EXERCISE OBJECTIVE
Your response must be made up of each line in the data below that contains the string "metal".

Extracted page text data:
▼

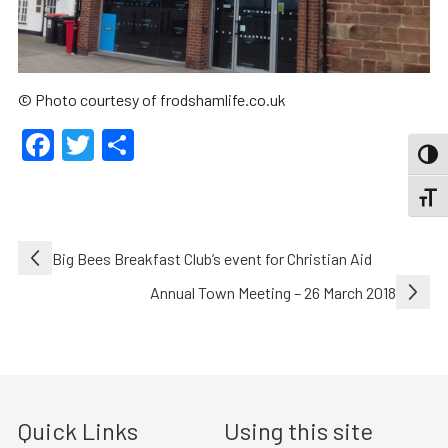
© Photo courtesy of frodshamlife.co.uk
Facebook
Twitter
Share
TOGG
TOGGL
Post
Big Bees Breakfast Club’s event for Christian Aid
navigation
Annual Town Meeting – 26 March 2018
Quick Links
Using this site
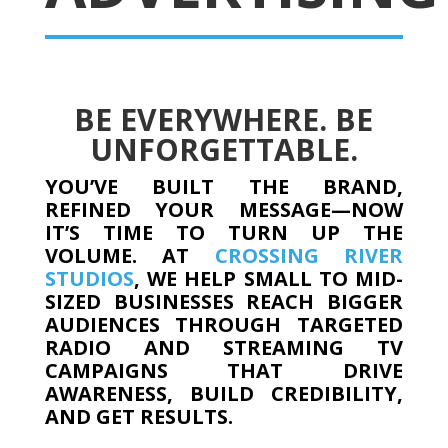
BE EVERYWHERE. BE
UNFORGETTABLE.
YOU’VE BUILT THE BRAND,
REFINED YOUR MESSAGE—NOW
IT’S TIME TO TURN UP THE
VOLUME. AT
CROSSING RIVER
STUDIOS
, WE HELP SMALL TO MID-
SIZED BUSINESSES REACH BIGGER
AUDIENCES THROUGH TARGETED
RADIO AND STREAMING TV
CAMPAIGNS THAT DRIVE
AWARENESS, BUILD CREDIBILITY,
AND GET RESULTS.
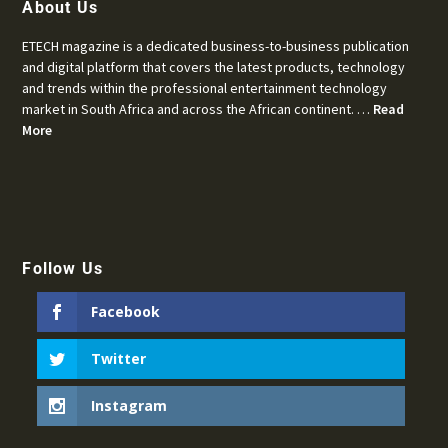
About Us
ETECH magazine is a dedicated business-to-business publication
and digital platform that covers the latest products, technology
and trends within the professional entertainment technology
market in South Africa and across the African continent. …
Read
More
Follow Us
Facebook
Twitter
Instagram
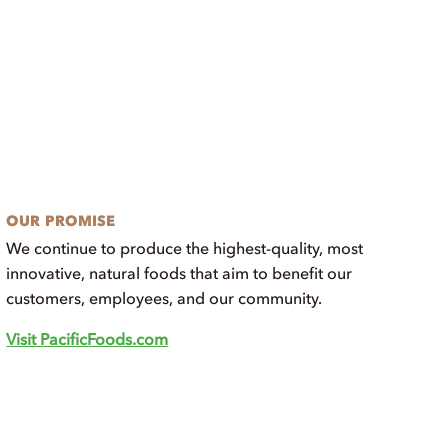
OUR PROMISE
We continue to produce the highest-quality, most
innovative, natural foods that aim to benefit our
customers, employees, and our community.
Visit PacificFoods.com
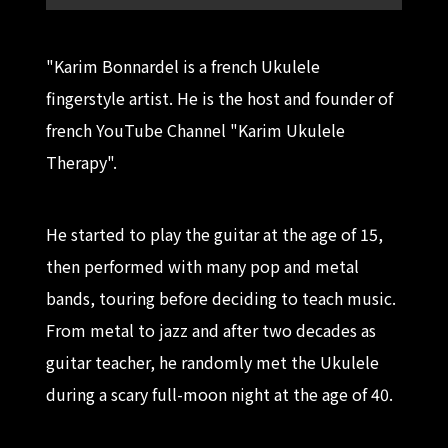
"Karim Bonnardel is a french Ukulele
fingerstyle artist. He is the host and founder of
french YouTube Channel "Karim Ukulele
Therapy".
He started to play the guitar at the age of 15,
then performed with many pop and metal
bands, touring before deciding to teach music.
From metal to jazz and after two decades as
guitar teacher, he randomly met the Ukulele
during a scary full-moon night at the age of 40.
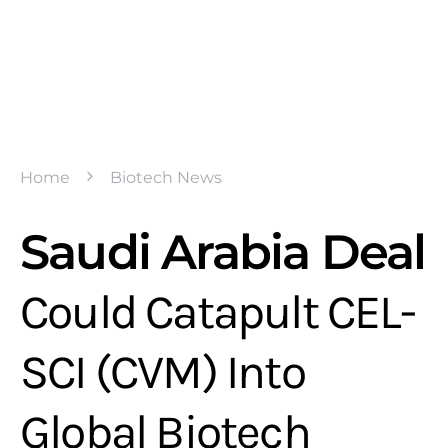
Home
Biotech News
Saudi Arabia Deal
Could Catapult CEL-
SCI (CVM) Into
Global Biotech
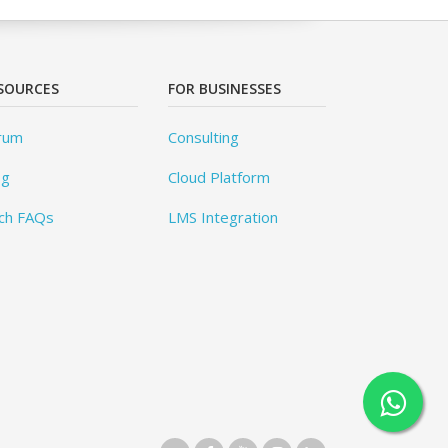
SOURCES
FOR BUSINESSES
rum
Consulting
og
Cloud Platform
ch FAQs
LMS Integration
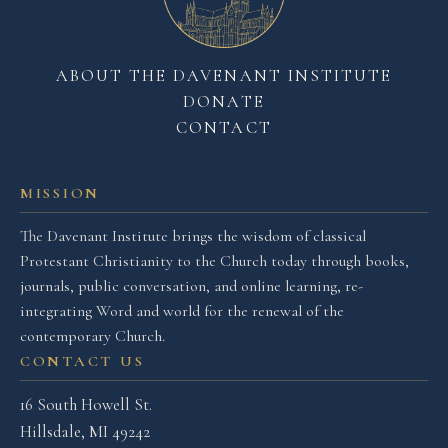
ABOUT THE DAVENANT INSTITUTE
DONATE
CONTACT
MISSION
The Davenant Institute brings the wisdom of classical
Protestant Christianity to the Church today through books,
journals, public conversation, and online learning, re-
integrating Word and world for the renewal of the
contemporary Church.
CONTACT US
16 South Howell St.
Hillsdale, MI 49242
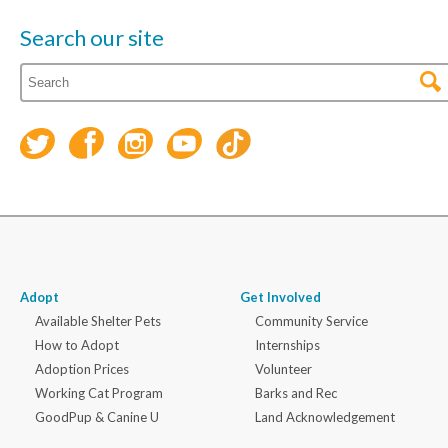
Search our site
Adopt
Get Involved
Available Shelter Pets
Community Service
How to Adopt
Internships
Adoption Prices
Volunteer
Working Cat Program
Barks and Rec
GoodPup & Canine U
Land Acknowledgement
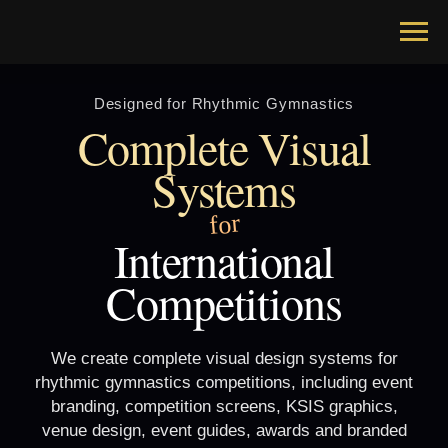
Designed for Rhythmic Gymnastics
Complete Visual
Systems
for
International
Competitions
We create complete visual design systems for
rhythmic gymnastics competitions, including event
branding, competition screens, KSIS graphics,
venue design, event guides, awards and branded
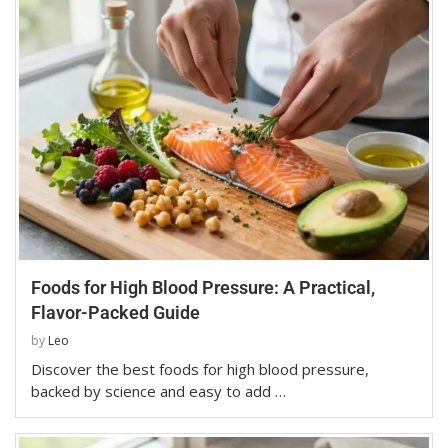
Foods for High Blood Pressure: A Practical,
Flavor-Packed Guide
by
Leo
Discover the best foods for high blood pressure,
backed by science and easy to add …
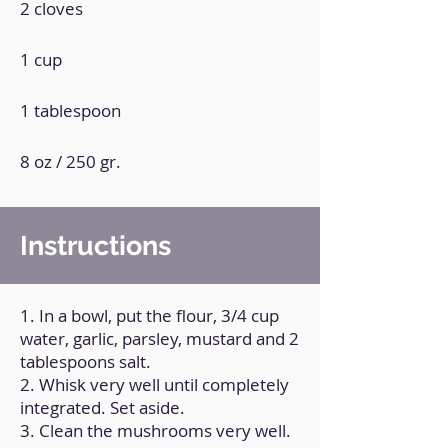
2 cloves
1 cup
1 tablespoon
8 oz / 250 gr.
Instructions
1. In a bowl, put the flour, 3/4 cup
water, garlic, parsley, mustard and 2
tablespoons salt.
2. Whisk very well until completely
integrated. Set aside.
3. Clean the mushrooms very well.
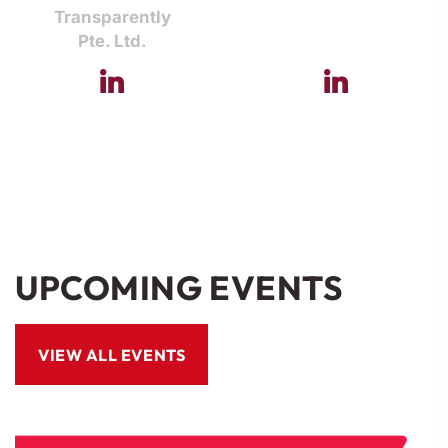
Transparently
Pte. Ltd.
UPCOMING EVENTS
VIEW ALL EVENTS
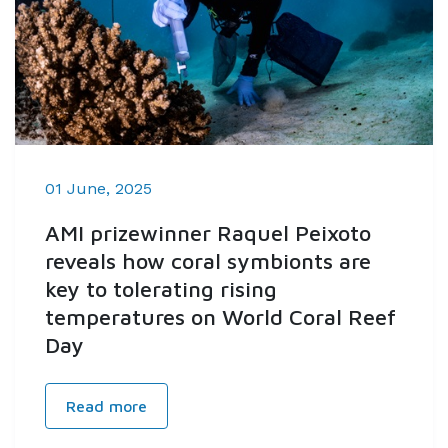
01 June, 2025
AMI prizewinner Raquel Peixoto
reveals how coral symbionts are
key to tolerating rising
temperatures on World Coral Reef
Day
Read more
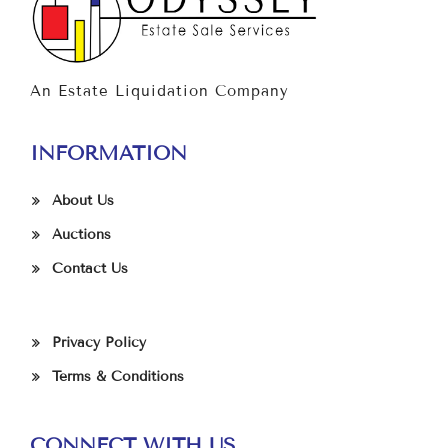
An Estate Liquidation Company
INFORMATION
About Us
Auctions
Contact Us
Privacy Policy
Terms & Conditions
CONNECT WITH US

▲

ANSWER BELOW
then performed with many pop and metal
From metal to jazz and after two decades as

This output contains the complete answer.